O wie gut und lieblich bist du, Herr Jesus, für die Seele, die dich sucht, Jesus, Erlöser der Gefangenen, Heiland der Verlorenen, Hoffnung der Verbannten, Stärke der sich Abmühenden, Rast des beängstigten Geistes, süßer Trost und liebliche Labung der tränenvollen und dir im Schweiß nachlaufenden Seele, Krone der Triumphierenden, einziger Lohn und Freude der Himmels - Bürger, reichlichlichste Quelle aller Gnaden, hehres Kind des höchsten Gottes. Höchster Gott, dich preise alles, was oben im Himmel, und was unten auf der Erde ist, weil du groß bist, wie auch dein Name. O unverwelkliche Schönheit des erhabenen Gottes und reinste Klarheit des ewigen Lichts, das alles Leben mit Leben belebt, Licht, das jedes Licht erleuchtet und in beständigem Glanze Millionen leuchtender Lichter vor dem Thron deiner göttlichen Majestät von der ersten Morgendämmerung an unterhält. O du ewige und unnahbare, hell und süß hervorfließende Quelle, dem Anblick der Sterblichen verborgen, deren Welle ohne Ursprung, deren Tiefe ohne Grund, deren Höhe ohne Ziel, deren Breite nicht zu umschreiben, deren Reinheit nicht zu trüben ist. Das Herz des höchsten Gottes stößt dich aus aus dem undurchdringlichen Abgrunde seiner Tiefe, das Leben das Leben, das Licht das Licht, der Ewige den Ewige, der Unermessliche den Unermesslichen und in Allem sich Gleichen, und von deiner Fülle haben wir Alle empfangen (Joh. 1,16).

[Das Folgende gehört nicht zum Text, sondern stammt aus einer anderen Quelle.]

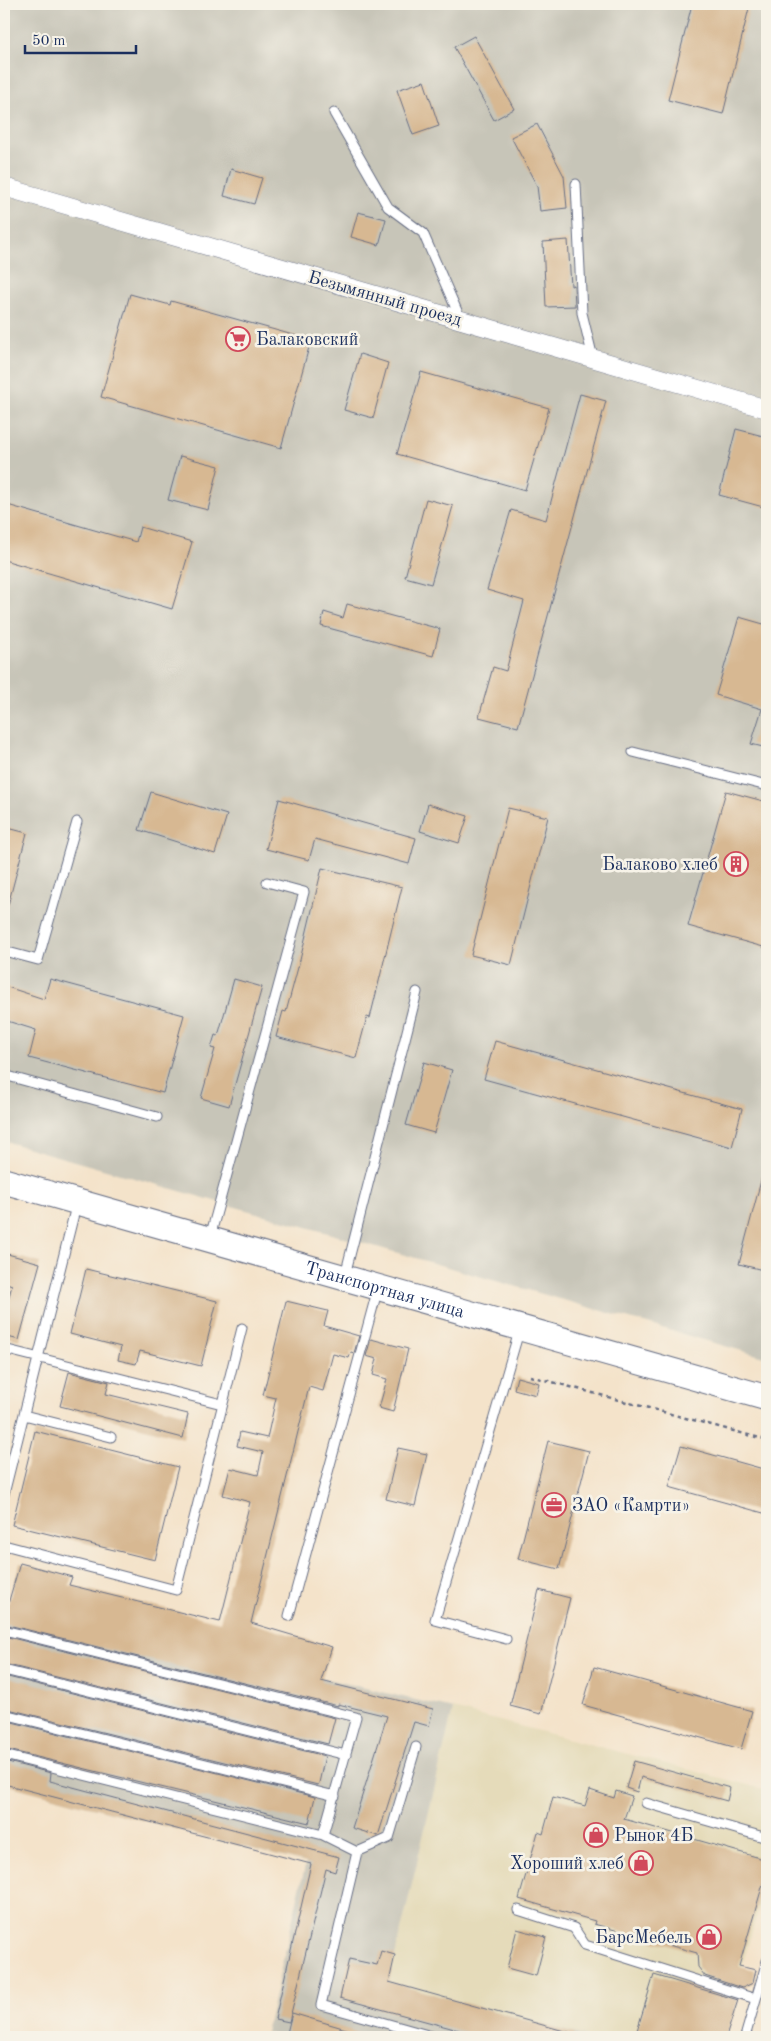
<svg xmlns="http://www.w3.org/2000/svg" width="771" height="2041" viewBox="0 0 771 2041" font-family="'Old Standard TT',serif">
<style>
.built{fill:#e5dbba}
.industrial{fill:#c7c5b8}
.building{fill:#d7b892}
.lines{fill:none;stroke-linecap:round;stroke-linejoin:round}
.lane-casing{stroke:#676e84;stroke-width:11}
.street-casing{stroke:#676e84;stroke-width:19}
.secondary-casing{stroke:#676e84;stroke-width:27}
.path{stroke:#676e84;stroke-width:2.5;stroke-dasharray:4 4;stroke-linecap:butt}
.lane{stroke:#fff;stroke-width:9}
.street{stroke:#fff;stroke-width:18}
.secondary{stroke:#fff;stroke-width:25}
.labels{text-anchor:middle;stroke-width:5;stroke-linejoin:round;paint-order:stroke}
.street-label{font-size:18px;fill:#1b2f5e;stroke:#f7f3e8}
.poi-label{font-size:18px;fill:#1b2f5e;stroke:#f7f3e8;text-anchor:start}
</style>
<rect width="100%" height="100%" fill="#f7f3e8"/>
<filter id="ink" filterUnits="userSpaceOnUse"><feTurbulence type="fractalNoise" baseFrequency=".02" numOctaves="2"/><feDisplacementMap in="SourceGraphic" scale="10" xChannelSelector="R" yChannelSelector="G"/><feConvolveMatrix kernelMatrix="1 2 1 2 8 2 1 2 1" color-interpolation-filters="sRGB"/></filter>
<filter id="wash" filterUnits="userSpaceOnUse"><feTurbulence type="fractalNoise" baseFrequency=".0096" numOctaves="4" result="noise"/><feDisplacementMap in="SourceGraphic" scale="20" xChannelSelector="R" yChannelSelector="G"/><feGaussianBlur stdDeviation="1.12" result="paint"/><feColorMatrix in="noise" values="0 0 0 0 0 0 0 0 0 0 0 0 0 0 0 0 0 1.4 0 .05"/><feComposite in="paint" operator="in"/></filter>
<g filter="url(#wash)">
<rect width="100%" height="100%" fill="#f4e3ca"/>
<path class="built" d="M453 1709 767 1790V1879L722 2037H587L389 1982Z"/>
<path class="industrial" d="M4 4H767V1358L4 1141Z
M4 1602 453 1709 389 1982 587 2037H283L266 2033 306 1863 4 1784Z"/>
<g id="blocks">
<path class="building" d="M692 4H750L723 114 668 100Z
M474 36 514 109 494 120 454 47Z
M424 81 439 126 413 135 397 90Z
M537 124 564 176 567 208 540 211 537 186 511 137Z
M231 169 262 178 254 204 224 196Z
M358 212 386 219 379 245 351 237Z
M568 240 571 286 574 285 575 306 546 307 543 242Z
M130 294 170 305 171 301 311 340 281 448 101 397Z
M360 354 388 363 373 418 344 410Z
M421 372 549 408 525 490 397 454Z
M580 394 606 401 518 727 479 717 493 667 506 671 524 601 487 590 511 510 546 520Z
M736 429 767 437V508L719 495Z
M180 456 219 466 208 510 168 500Z
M426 499 453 506 431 584 405 577Z
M4 504 136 542 140 527 192 542 172 609 4 560Z
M347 604 440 629 433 656 321 626 324 612 343 618Z
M739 617 767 625V748L751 744 762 709 716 695Z
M726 791 767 802V948L688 926Z
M151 792 227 815 215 854 139 830Z
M279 799 416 838 409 864 315 839 309 860 266 849Z
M428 804 468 816 459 843 420 831Z
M508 808 548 817 511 965 471 955Z
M4 827 27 833 8 905 4 904Z
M322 868 402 887 370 1018 367 1017 356 1058 276 1037 283 1011 286 1012 300 960Z
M50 979 184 1015 163 1093 29 1058 36 1030 4 1020V986L44 999Z
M234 979 262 987 229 1106 201 1098 215 1049 211 1048 215 1035 218 1036Z
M495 1041 742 1109 732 1147 484 1079Z
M424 1062 452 1070 434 1133 406 1125Z
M763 1173 767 1174V1255L763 1270 739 1264Z
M4 1253 40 1263 19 1340 4 1336V1316L12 1285 4 1282Z
M86 1269 217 1301 201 1366 140 1351 136 1364 118 1360 121 1347 70 1334Z
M286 1301 328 1311 324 1326 359 1336 354 1353 351 1352 349 1358 333 1354 323 1391 309 1387 251 1623 332 1647 321 1681 433 1709 429 1726 414 1722 378 1836 352 1828 387 1716 338 1704V1706L4 1624V1603L8 1604 20 1563 72 1577 69 1585 220 1622 250 1502 223 1495 230 1468 258 1475 263 1452 237 1446 240 1432 267 1438 276 1398 263 1395Z
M371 1339 408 1349 393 1412 379 1408 387 1379 373 1375 377 1359 366 1356Z
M69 1372 109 1382 106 1394 188 1414 183 1438 60 1406Z
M517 1377 539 1383 536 1395 514 1389Z
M35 1431 178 1467 155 1560 12 1525Z
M548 1441 589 1451 559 1569 518 1559Z
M681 1446 767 1470V1514L669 1487Z
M398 1448 427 1454 415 1506 386 1499Z
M539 1590 570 1598 541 1714 510 1706Z
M4 1636 335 1718 328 1744 4 1664Z
M594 1667 752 1711 741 1749 583 1705Z
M4 1676 325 1756 319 1783 318 1785 4 1708Z
M4 1720 315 1797 309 1823 4 1749Z
M4 1761 51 1773 50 1781 339 1857 335 1872 326 1869 289 2022 275 2019 311 1864 4 1784Z
M634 1761 730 1788 727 1801 641 1777 637 1792 626 1788Z
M590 1790 614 1798 616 1791 632 1796 624 1819 767 1860V1870L739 1966 756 1970 753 1983 742 1988 705 1976 698 1967 697 1953 594 1924 595 1921 519 1899 538 1832 543 1834 553 1797 585 1806Z
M517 1929 546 1937 536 1976 507 1968Z
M381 1951 395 1955 389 1982 575 2034 574 2037H484L340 1998 349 1959 377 1965Z
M654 1975 738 2000 726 2037H635Z
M292 2013 363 2034V2037H300L287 2033Z"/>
</g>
</g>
<g filter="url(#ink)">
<use href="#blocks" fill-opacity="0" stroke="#676e84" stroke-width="1"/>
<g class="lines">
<defs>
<path id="lane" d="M334 113 388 207 423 233 461 320
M576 184 582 313 593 358
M633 752 767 786
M4 951 38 960 77 822
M4 1075 157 1117
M210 1237 304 892 267 882
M345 1275 417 992
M4 1349 222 1404
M24 1415 111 1437
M4 1494 77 1202
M4 1545 176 1590 242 1328
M289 1616 378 1288
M4 1630 356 1717 323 1835
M506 1639 435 1620 520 1328
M4 1670 346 1755
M4 1714 335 1796
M4 1755 323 1835 357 1852 321 2005 435 2037
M646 1803 767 1838
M357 1852 389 1838 416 1747
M518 1910 574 1928 585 1945 756 1999
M745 2037 767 1961"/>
<path id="street" d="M4 187 767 409"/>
<g id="secondary">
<path id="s1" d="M4 1181 767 1398"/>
</g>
</defs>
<use href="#lane" class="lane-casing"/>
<use href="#street" class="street-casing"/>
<use href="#secondary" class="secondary-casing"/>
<path class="path" d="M530 1376 767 1440"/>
<use href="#lane" class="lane"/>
<use href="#street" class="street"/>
<use href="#secondary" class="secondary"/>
</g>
</g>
<defs>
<symbol id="supermarket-ring" viewBox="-11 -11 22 22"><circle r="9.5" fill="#f7f3e8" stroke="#d1495b" stroke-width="1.5"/><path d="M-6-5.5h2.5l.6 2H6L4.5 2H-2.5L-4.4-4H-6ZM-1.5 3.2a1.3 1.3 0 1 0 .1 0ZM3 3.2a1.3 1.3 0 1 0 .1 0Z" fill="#d1495b"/></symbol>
<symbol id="building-ring" viewBox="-11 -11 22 22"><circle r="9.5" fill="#f7f3e8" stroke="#d1495b" stroke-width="1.5"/><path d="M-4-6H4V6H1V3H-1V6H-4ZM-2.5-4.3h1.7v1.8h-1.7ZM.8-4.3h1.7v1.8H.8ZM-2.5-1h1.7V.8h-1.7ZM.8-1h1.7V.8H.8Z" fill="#d1495b"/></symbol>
<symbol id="office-ring" viewBox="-11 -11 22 22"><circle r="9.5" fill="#f7f3e8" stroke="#d1495b" stroke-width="1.5"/><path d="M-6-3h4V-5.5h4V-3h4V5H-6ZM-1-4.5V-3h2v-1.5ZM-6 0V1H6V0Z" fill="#d1495b"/></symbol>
<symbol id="shop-ring" viewBox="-11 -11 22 22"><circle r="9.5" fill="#f7f3e8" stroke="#d1495b" stroke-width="1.5"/><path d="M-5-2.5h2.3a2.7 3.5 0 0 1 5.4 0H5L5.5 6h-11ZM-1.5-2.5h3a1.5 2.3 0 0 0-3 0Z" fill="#d1495b"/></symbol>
</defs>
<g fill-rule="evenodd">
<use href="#supermarket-ring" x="224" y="325" width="28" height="28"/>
<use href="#building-ring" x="722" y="850" width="28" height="28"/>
<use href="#office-ring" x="540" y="1491" width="28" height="28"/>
<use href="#shop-ring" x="582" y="1821" width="28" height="28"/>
<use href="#shop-ring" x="627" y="1849" width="28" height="28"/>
<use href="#shop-ring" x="695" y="1923" width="28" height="28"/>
</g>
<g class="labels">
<g class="street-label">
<text transform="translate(385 298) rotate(16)" y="6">Безымянный проезд</text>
<text dy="6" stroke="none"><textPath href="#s1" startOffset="396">Транспортная улица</textPath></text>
</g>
<g class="poi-label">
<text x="256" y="345">Балаковский</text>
<text x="718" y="870" text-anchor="end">Балаково хлеб</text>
<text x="572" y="1511">ЗАО «Камрти»</text>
<text x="614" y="1841">Рынок 4Б</text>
<text x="624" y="1869" text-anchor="end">Хороший хлеб</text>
<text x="692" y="1943" text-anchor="end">БарсМебель</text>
</g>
</g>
<rect width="771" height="2041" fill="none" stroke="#f7f3e8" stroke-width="20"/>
<path d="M25 45v8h111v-8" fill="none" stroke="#1b2f5e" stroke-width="2.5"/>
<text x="32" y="45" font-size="15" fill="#1b2f5e" stroke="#f7f3e8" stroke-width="4" paint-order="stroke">50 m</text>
</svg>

Denn dich reichlichste Quelle alles Guten, kostbares Licht der siebenfachen Gnade, dich, sage ich, liebevollster Geist, flehe ich an, dass, wenn ich nach meiner Gebrechlichkeit zu wenig Einsicht in die Wirklichkeit deiner Majestät hatte, und bei den Geboten des Herrn um das Verstandene im Übermut des Fleisches mich nicht kümmerte, du dich würdigst, mich heimzusuchen und zu erleuchten; um mich dadurch wie es sich gebührt und mir not tut, zu bessern und durch dich Barmherzigkeit für meinen Irrtum zu erlangen, um durch dich, den ich auf diesem gefahrvollen Lebensmeer um Hilfe angerufen habe, ohne Schiffbruch zum Hafen der ewigen Ruhe zu gelangen. Dich also, mildester Vater, bitte ich, der du mich ursprünglich erschaffen, und durch das Leiden deines Eingebornen wieder hergestellt hast, du möchtest mich nur das denken und lieben lassen, was zu deinem Lobe gehört. Weil ich aber gebrechlich bin, und es nicht durchzusetzen vermag, so möchtest du doch durch fleißige Beichte darauf zu sinnen verleihen, wie ich die Gnade deiner Erlösung und Rettung erlangen möge. Und bei allem, was ich sofort tun mag, lass mich ganz aus deiner, und durch deine und in deiner Gnade und zu deinem Lobe gelangen, und schütze mich hinfort vor Gefahren, lass mich in guten Werken zunehmen nach deinem Gebot, und so lange ich in diesem Leibe lebe, dir immer einigen Dienst erweisen. Nach dem Scheiden meiner Seele aber vom Körper gewähre mir Verzeihung für alle Sünden und den Genuss des ewigen Lebens. Durch den, der mit dir lebt und regiert von Ewigkeit zu Ewigkeit. Amen.